Ser amable no es ser tonto

ANTONIO RUIZ SÁNCHEZ
(Periodista)


Dicen que ya casi nadie es amable. Parece que cada uno está centrado en sus tareas diarias y vamos con prisa a todos lados sin dedicar ni una palabra amable a nadie.

La amabilidad es dar valor a las personas. Una persona amable posee empatía, humildad, paciencia, generosidad y respeto por los demás. Según los expertos, protege el sistema nervioso contra la ansiedad, estabiliza el estado de ánimo y nos saca del ensimismamiento y la obsesión. Se ha observado que los actos de bondad en los niños son fuente de energía y seguridad. Además, investigaciones recientes afirman que bebés de tan sólo seis meses ya están preparados para ayudar y elegir conductas altruistas hacia sus iguales. Así que cualquier puede ser amable. Aunque es cierto que algunas personas nos lo ponen muy difícil. Porque ser amable no es ser tonto. Tampoco hay que dejarse pisotear por alguien abusivo o aprovechado ni dejar que nadie nos trate mal.

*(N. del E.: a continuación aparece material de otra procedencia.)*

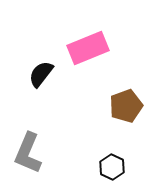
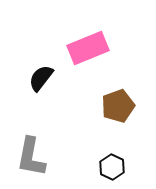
black semicircle: moved 4 px down
brown pentagon: moved 8 px left
gray L-shape: moved 3 px right, 4 px down; rotated 12 degrees counterclockwise
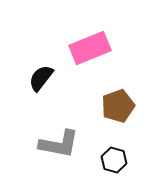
pink rectangle: moved 2 px right
gray L-shape: moved 28 px right, 13 px up; rotated 90 degrees counterclockwise
black hexagon: moved 2 px right, 7 px up; rotated 10 degrees counterclockwise
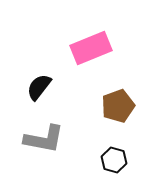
pink rectangle: moved 1 px right
black semicircle: moved 2 px left, 9 px down
gray L-shape: moved 15 px left, 5 px up
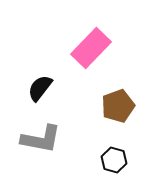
pink rectangle: rotated 24 degrees counterclockwise
black semicircle: moved 1 px right, 1 px down
gray L-shape: moved 3 px left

Realmente todos tenemos un gen amable. Sólo que unos deciden usarlo y otros no.

También hay que tener en cuenta que que la amabilidad a veces hay que usarla en su justa medida porque podemos resultar falsos. Tampoco se debería usar para conseguir algo del otro. Eso no es amabilidad, es manipulación.

La amabilidad es la elegancia del alma. Quizás parezca que la bondad se ha perdido. Pero no. Está en cada uno utilizarla o no. Al final “sienta bien hacer el bien”. Será el gen amable que todos llevamos dentro.